Yesterday the results were better, but it was still a struggle. In this case, I was mostly wrestling with a system I know, but that I don’t really get. We’re playing a weak NT and whenever one opens 1♣ or 1♦ it is either a strong NT (15-17 HCP) or an unbalanced hand that is likely to be weak. That’s all fine. The part that throws me is the rebid by opener when there is competition. With no fit and no interference, rebidding 1NT with the big hand and 2♣/♦ with the weak, shapely hand makes perfect sense. But here’s a hand from yesterday:

♠ xx
♥ AQxx
♦ xx
♣ KQTxx

It seems pretty clear to me that this hand should be opened (especially at favorable vulnerability) and that it is better opened 1♣ than 1NT. So the auction went:

1♣-(1♦)-X-(1♠)-
?

Partner had made it very clear that any bid including raising hearts or passing at this juncture would show the 15-17 NT type hand so my only option was to bid 2♣ which goes against every instinct I have.
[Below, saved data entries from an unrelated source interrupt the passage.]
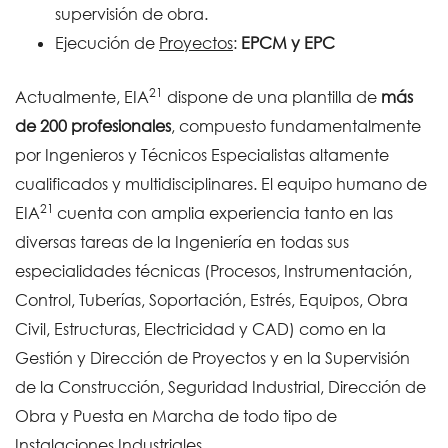
supervisión de obra.
Ejecución de
Proyectos
:
EPCM y EPC
21
Actualmente, EIA
dispone de una plantilla de
más
de 200 profesionales
, compuesto fundamentalmente
por Ingenieros y Técnicos Especialistas altamente
cualificados y multidisciplinares. El equipo humano de
21
EIA
cuenta con amplia experiencia tanto en las
diversas tareas de la Ingeniería en todas sus
especialidades técnicas (Procesos, Instrumentación,
Control, Tuberías, Soportación, Estrés, Equipos, Obra
Civil, Estructuras, Electricidad y CAD) como en la
Gestión y Dirección de Proyectos y en la Supervisión
de la Construcción, Seguridad Industrial, Dirección de
Obra y Puesta en Marcha de todo tipo de
Instalaciones Industriales.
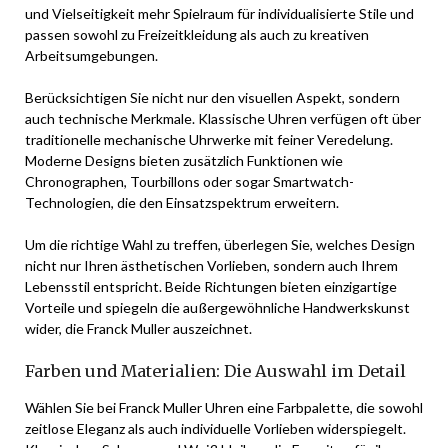
und Vielseitigkeit mehr Spielraum für individualisierte Stile und
passen sowohl zu Freizeitkleidung als auch zu kreativen
Arbeitsumgebungen.
Berücksichtigen Sie nicht nur den visuellen Aspekt, sondern
auch technische Merkmale. Klassische Uhren verfügen oft über
traditionelle mechanische Uhrwerke mit feiner Veredelung.
Moderne Designs bieten zusätzlich Funktionen wie
Chronographen, Tourbillons oder sogar Smartwatch-
Technologien, die den Einsatzspektrum erweitern.
Um die richtige Wahl zu treffen, überlegen Sie, welches Design
nicht nur Ihren ästhetischen Vorlieben, sondern auch Ihrem
Lebensstil entspricht. Beide Richtungen bieten einzigartige
Vorteile und spiegeln die außergewöhnliche Handwerkskunst
wider, die Franck Muller auszeichnet.
Farben und Materialien: Die Auswahl im Detail
Wählen Sie bei Franck Muller Uhren eine Farbpalette, die sowohl
zeitlose Eleganz als auch individuelle Vorlieben widerspiegelt.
Not surprisingly the bidding continued:

1♣-(1♦)-X-(1♠)-
2♣- All Pass

And, of course, I end up playing in the 5-1 club fit instead of the 4-4 heart fit. Regardless of the fact that 2♣ made giving us a top (other pairs were in 3♥ off one), and partner confirmed after the fact that my bid was systemically correct, 2♣ just isn’t where I want to play that hand.

On an unrelated note, when I first came across a reference to 5-suited bridge I was immediately intrigued. The possibilities for the extra bidding room are particularly interesting to me. Recently on eBay I won an auction for a “Royal” suit that was produced to be added to a regular deck of cards specifically for the purpose of playing five-suited bridge:

Royal Suit for Five-Suited Bridge

I think these are pretty neat. Of course now I want to track down a deck of cards produced by that company with the same back as these, even though I’m not likely to ever play with them, in part because doing so will help me narrow down just when these might have been produced. The work of a collector is never done.
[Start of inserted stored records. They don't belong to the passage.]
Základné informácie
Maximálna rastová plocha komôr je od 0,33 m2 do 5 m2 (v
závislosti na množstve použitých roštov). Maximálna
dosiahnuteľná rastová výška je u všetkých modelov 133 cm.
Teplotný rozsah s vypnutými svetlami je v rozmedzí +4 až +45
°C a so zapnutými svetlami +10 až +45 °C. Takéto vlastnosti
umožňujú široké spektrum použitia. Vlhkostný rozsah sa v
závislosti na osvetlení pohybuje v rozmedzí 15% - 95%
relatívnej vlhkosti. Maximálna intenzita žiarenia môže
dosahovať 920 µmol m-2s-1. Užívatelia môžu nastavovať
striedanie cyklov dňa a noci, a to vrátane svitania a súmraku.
Speaking of bridge oddities, for the bridge hostess who has everything:

I know what you’re thinking, “Are those 80 year old sugar cubes shaped like playing card symbols?” Yes, yes they are.

I find myself perusing eBay looking for pieces of bridge ephemera, tangible evidence of a bygone era in which everyone and their mother played bridge.
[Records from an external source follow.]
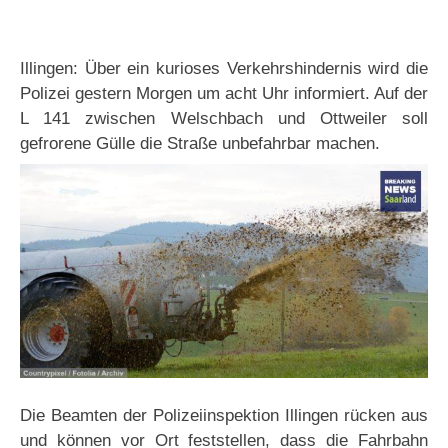
Illingen: Über ein kurioses Verkehrshindernis wird die
Polizei gestern Morgen um acht Uhr informiert. Auf der
L 141 zwischen Welschbach und Ottweiler soll
gefrorene Gülle die Straße unbefahrbar machen.
Die Beamten der Polizeiinspektion Illingen rücken aus
und können vor Ort feststellen, dass die Fahrbahn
I just won an auction for a piece that I especially like, a wirephoto of a televised bridge game:

I adore that there is a distant predecessor of the VuGraph in the background. This also strikes me as a particularly poignant testament to a time when bridge was popular enough that there might be some interest in televising a match. This isn’t quite like ESPN showing Scrabble championships as this particular photograph dates from 1957, an era well prior to the existence of hundreds of cable channels. I should note that Championship Bridge with Charles Goren was on the air from 1959 to 1964.